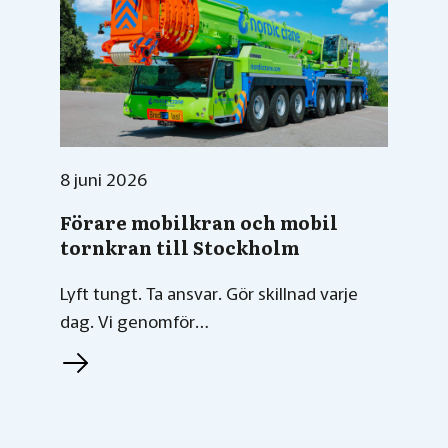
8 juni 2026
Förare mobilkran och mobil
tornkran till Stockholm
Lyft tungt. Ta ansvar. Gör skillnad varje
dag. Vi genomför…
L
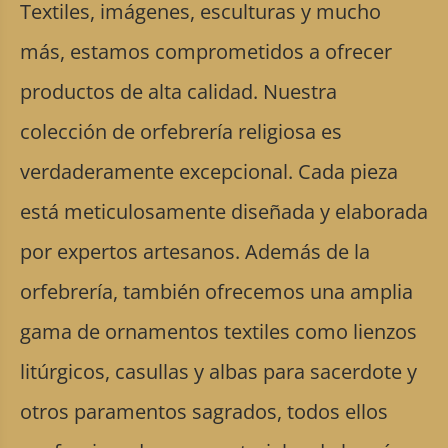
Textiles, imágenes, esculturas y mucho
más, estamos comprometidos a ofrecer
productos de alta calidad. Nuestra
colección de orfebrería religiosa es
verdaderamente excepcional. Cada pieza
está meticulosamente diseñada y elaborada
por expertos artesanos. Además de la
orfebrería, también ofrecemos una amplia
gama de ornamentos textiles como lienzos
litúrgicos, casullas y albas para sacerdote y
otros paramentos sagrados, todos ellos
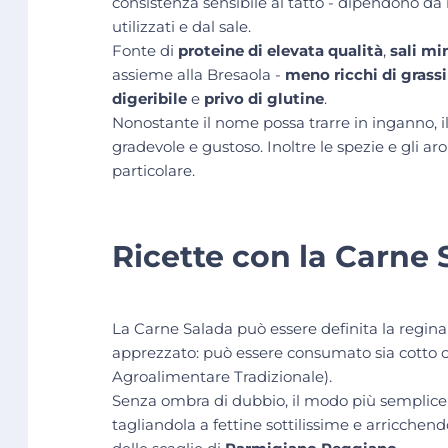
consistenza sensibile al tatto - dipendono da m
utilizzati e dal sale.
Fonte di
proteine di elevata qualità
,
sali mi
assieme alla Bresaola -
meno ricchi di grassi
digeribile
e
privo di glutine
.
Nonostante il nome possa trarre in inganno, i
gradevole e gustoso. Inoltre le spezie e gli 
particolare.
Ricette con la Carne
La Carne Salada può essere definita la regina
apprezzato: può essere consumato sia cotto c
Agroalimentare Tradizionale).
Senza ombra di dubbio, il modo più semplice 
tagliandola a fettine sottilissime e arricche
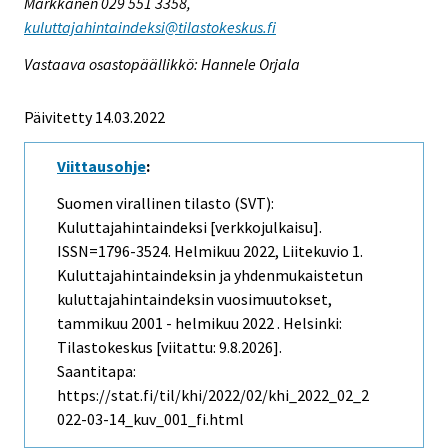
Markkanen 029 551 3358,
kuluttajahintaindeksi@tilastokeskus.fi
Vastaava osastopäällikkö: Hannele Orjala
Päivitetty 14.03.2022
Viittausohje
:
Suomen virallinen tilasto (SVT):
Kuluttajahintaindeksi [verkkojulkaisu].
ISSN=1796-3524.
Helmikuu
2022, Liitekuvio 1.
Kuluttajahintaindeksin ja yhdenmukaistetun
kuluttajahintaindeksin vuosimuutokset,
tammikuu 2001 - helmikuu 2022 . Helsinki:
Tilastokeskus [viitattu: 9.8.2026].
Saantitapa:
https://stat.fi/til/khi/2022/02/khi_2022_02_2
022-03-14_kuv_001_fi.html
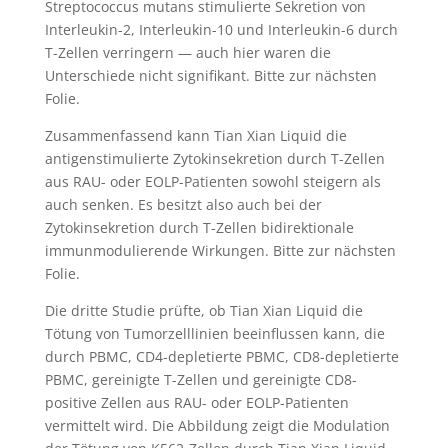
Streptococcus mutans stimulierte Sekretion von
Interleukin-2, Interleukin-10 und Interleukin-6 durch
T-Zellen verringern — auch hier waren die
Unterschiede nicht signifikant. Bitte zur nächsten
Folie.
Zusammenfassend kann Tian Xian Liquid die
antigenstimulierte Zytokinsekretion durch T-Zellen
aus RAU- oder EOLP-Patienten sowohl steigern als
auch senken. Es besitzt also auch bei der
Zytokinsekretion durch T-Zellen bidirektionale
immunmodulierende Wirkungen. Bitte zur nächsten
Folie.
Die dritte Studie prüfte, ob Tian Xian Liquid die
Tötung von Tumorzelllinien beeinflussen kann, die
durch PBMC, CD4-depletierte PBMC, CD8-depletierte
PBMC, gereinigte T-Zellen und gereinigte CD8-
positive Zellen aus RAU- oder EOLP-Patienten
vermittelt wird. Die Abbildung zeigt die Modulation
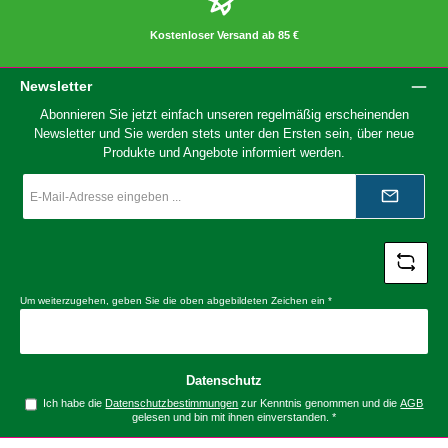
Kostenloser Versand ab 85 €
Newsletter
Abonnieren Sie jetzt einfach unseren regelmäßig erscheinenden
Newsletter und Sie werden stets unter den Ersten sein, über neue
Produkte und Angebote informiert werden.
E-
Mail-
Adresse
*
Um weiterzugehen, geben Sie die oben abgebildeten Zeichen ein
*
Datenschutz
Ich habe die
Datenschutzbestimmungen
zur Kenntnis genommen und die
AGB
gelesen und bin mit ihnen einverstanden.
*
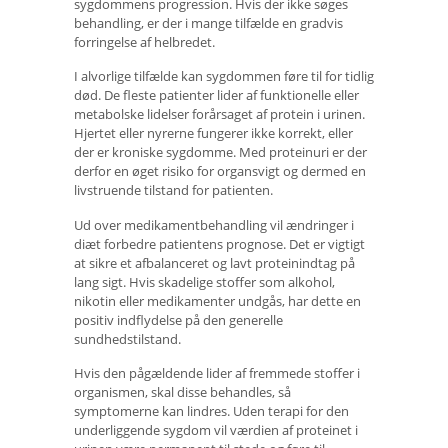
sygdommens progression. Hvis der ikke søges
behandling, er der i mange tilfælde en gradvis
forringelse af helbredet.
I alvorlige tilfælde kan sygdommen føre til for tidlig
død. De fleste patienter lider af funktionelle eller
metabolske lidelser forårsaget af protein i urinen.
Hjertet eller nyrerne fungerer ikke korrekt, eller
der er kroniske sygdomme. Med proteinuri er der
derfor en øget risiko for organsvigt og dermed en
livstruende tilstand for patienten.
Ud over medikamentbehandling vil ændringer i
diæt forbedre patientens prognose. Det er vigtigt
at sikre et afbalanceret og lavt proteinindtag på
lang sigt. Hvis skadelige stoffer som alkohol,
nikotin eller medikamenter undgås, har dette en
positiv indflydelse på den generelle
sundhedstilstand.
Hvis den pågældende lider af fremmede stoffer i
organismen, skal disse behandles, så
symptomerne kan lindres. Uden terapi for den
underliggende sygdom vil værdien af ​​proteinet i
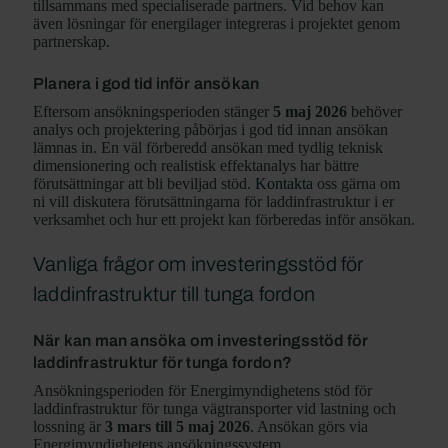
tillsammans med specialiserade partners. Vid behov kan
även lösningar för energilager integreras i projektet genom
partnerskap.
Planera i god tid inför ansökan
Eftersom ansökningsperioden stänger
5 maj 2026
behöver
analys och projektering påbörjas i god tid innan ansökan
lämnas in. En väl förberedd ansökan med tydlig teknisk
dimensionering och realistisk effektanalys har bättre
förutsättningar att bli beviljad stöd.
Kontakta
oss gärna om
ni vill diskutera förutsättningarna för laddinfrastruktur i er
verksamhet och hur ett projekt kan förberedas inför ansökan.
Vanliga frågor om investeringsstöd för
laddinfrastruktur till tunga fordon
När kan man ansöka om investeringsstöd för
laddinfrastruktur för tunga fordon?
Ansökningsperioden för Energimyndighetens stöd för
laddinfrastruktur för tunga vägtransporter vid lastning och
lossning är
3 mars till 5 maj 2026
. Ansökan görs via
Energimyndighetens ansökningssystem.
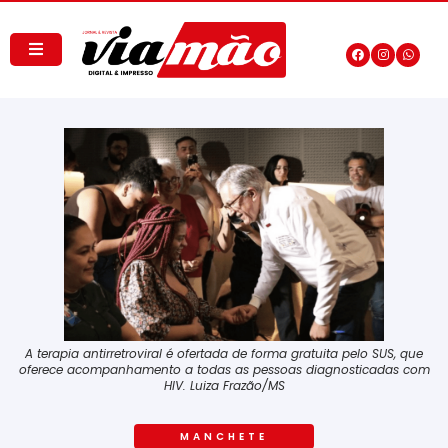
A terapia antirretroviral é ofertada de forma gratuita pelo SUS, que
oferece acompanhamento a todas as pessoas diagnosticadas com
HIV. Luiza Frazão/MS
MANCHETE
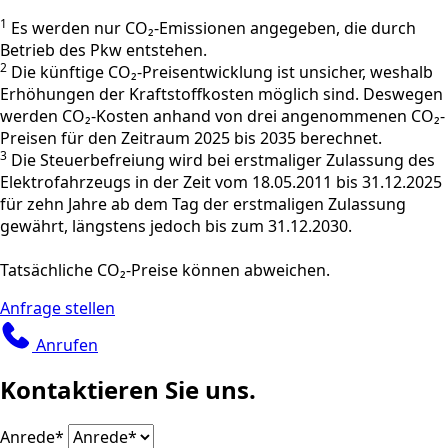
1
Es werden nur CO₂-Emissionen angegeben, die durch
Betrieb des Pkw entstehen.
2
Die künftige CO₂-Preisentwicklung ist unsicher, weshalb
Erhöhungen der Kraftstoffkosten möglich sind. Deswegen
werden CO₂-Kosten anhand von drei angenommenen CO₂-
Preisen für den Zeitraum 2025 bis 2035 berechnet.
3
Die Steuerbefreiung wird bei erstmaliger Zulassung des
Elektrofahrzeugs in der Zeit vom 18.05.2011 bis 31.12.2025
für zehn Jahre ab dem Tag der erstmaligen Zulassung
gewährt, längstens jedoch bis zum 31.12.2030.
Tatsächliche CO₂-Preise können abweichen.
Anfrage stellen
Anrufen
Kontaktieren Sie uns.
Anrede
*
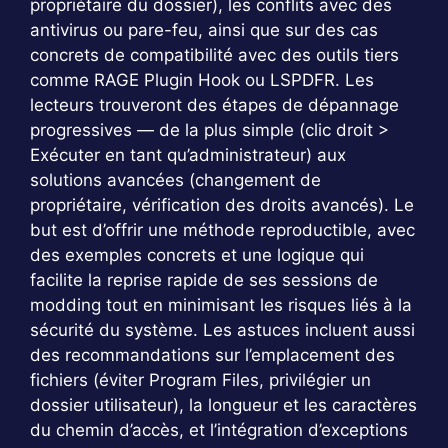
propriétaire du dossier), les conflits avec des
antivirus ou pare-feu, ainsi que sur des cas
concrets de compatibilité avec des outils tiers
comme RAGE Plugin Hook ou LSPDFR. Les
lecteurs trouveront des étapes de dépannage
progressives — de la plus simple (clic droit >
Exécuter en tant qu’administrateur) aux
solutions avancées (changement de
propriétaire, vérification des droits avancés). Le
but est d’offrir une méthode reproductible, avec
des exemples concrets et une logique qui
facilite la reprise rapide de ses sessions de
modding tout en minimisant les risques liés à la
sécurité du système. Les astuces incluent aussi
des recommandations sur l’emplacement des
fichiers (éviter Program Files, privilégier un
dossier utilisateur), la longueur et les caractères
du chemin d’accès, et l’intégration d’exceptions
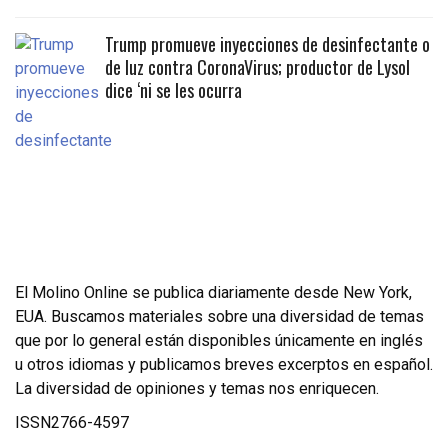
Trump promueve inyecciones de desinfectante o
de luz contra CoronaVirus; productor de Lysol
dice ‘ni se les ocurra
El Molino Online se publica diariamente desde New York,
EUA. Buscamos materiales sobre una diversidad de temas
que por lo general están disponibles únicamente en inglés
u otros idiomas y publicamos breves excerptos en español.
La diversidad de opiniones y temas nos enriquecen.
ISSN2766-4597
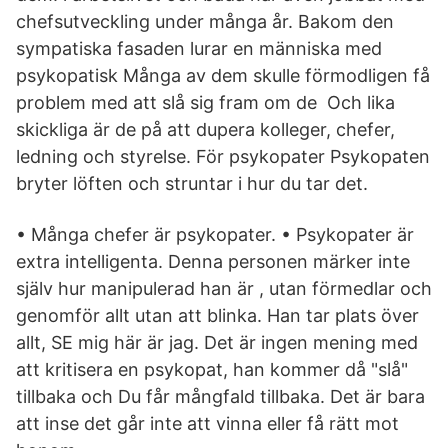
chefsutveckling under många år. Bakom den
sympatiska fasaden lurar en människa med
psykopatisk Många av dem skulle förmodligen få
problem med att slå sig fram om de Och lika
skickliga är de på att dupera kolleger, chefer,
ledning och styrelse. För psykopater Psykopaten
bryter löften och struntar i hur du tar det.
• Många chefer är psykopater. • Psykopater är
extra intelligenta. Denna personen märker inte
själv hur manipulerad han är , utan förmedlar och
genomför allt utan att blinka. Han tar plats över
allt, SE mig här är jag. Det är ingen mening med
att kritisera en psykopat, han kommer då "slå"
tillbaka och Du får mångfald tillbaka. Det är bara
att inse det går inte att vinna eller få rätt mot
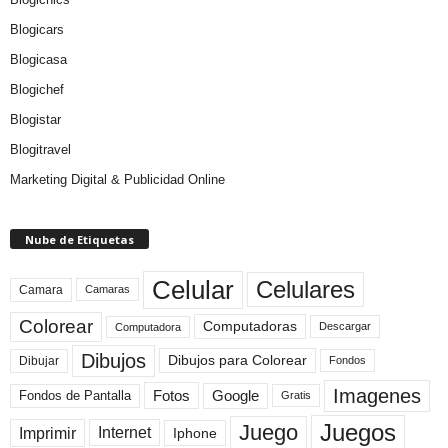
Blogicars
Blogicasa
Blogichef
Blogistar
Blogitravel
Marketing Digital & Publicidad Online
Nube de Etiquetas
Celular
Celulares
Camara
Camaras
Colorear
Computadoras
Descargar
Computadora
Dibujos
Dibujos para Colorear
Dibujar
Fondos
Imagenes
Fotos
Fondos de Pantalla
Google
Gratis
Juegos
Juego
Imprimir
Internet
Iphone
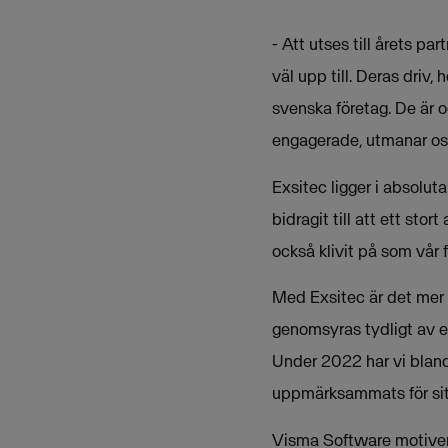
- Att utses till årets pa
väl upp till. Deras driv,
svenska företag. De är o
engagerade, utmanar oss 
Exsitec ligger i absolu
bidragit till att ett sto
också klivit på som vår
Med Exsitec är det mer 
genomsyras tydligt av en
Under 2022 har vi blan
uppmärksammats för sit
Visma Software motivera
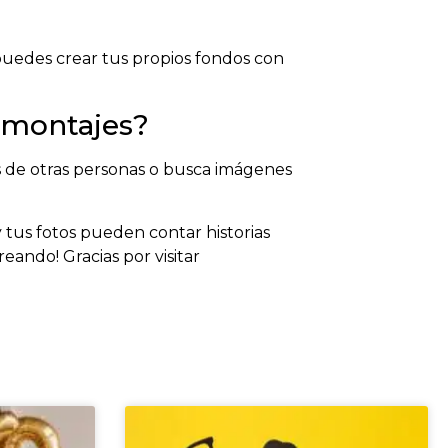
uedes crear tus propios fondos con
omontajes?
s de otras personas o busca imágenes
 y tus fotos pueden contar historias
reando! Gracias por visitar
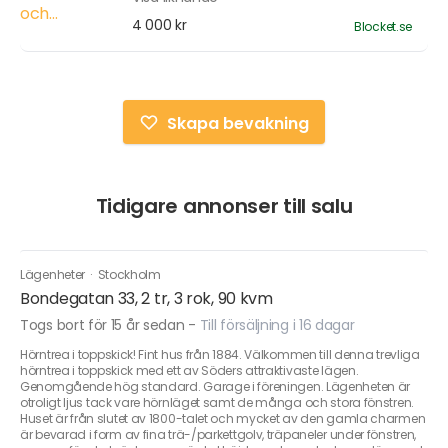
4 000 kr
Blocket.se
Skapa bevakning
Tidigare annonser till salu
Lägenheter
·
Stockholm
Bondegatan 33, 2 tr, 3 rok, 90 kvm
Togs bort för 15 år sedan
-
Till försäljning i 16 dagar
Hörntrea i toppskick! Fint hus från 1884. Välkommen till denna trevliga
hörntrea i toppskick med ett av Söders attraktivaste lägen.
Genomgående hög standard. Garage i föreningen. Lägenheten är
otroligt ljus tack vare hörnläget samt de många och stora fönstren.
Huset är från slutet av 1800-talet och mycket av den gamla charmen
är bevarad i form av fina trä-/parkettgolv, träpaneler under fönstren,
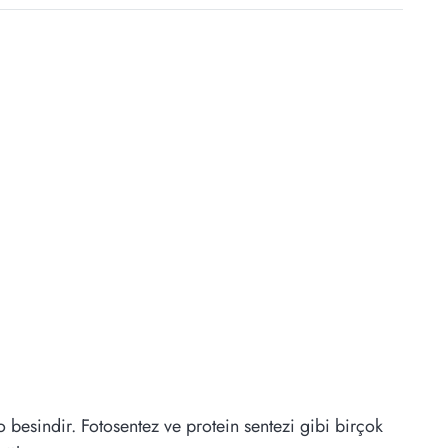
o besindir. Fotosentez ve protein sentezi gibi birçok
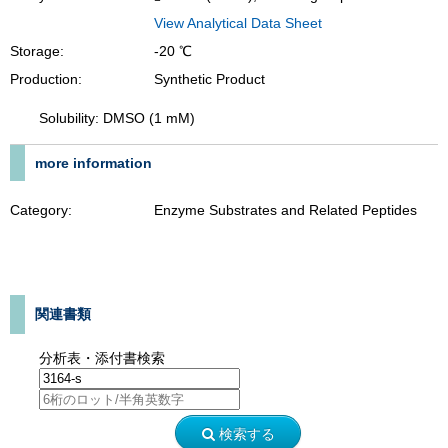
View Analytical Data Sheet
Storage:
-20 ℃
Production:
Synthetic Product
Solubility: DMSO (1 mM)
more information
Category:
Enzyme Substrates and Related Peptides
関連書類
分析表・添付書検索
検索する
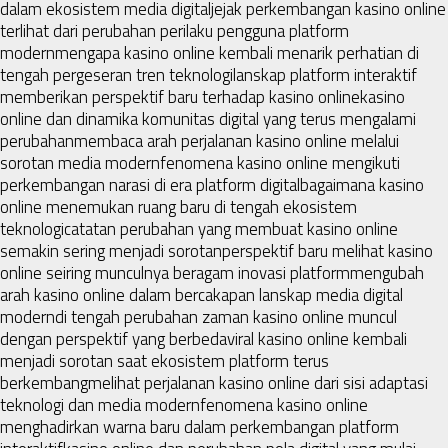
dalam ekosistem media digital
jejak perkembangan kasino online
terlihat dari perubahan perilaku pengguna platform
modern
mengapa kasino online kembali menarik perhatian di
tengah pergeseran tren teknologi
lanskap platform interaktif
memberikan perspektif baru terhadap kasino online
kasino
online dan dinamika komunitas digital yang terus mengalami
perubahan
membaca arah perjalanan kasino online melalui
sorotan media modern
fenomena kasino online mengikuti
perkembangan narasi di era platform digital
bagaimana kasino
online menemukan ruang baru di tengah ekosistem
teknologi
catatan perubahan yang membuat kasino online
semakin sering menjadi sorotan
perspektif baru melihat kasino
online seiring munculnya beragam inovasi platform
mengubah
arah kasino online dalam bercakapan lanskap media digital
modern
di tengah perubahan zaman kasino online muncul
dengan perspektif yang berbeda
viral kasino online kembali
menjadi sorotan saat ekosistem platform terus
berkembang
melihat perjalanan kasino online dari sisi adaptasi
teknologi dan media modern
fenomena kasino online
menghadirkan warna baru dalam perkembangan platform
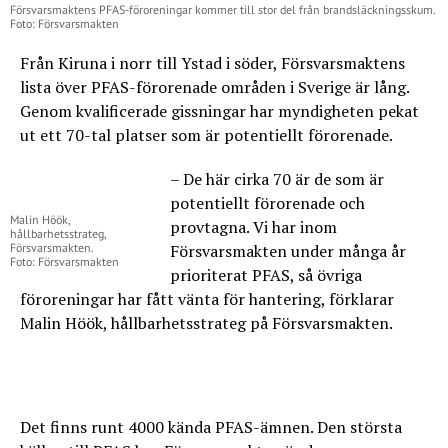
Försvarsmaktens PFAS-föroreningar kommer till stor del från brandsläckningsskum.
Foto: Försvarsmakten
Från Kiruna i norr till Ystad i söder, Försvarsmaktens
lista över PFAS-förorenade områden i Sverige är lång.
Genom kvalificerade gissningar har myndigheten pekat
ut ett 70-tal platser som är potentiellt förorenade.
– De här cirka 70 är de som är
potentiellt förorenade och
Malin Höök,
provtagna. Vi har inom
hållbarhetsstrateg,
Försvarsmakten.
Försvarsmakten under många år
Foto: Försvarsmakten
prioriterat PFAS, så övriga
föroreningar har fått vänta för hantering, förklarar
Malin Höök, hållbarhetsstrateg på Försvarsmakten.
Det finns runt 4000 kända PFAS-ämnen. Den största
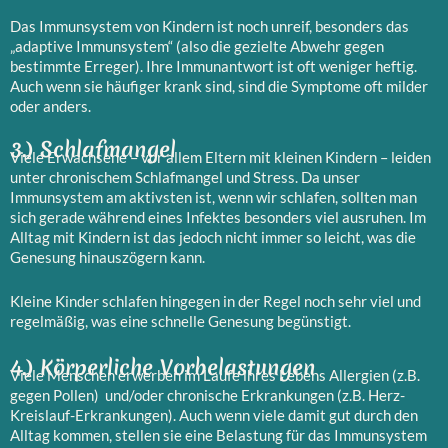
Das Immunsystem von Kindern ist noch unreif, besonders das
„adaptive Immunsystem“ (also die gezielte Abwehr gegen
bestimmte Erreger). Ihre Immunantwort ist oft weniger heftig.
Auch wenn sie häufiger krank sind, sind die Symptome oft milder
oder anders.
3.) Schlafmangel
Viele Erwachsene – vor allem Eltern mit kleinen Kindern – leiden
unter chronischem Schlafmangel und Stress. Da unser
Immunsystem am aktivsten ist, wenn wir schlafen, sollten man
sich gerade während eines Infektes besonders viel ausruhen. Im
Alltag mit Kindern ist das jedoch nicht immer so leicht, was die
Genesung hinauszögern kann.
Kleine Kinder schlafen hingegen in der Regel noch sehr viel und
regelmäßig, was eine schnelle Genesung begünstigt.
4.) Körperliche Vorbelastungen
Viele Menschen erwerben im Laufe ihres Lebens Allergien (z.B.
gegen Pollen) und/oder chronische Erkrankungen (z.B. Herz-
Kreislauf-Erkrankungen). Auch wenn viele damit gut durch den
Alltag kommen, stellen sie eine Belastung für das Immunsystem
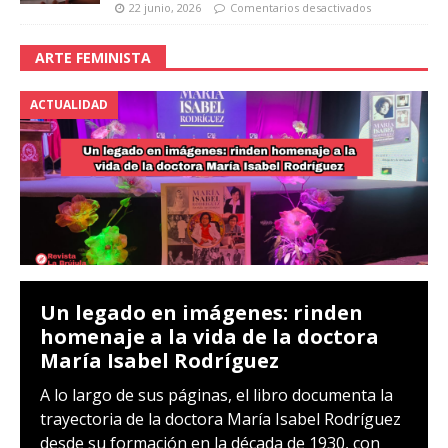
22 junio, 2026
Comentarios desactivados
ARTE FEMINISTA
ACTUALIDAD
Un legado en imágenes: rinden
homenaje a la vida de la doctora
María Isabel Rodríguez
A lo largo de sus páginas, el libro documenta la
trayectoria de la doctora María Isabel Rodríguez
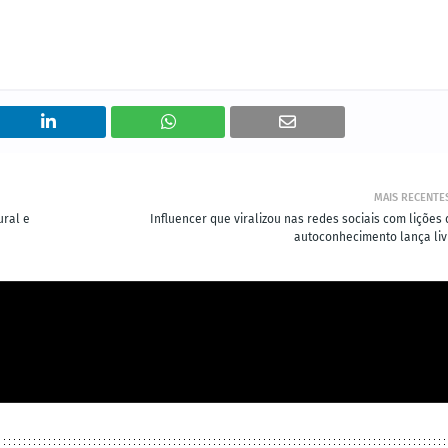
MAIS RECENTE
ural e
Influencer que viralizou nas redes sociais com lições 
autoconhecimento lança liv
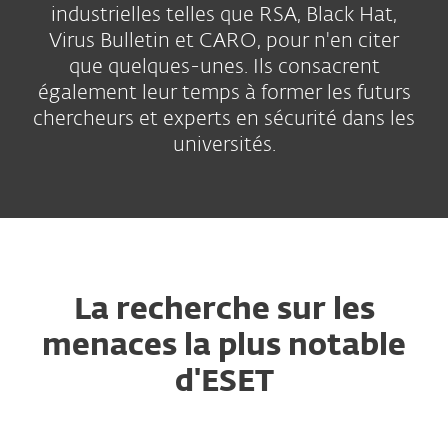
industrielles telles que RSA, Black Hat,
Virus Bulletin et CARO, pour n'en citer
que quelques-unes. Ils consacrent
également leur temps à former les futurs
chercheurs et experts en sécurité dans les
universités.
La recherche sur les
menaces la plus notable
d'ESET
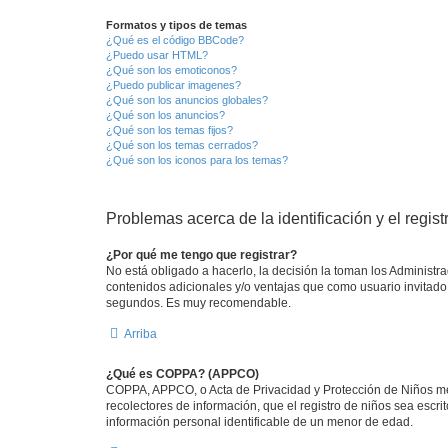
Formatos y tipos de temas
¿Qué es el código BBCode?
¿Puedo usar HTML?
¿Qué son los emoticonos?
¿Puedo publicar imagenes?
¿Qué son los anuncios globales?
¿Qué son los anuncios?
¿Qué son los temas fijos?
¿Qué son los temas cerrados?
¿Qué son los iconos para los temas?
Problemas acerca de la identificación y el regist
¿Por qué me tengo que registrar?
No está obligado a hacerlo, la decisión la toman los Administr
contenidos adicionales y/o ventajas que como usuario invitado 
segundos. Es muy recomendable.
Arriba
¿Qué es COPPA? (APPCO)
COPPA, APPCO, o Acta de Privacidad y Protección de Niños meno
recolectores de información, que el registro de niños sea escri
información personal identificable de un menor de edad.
-------
## [Required work]
Select, from the listing, all lines that include the word "schlafen".

## [Answer section]
Immunsystem am aktivsten ist, wenn wir schlafen, sollten man
Kleine Kinder schlafen hingegen in der Regel noch sehr viel und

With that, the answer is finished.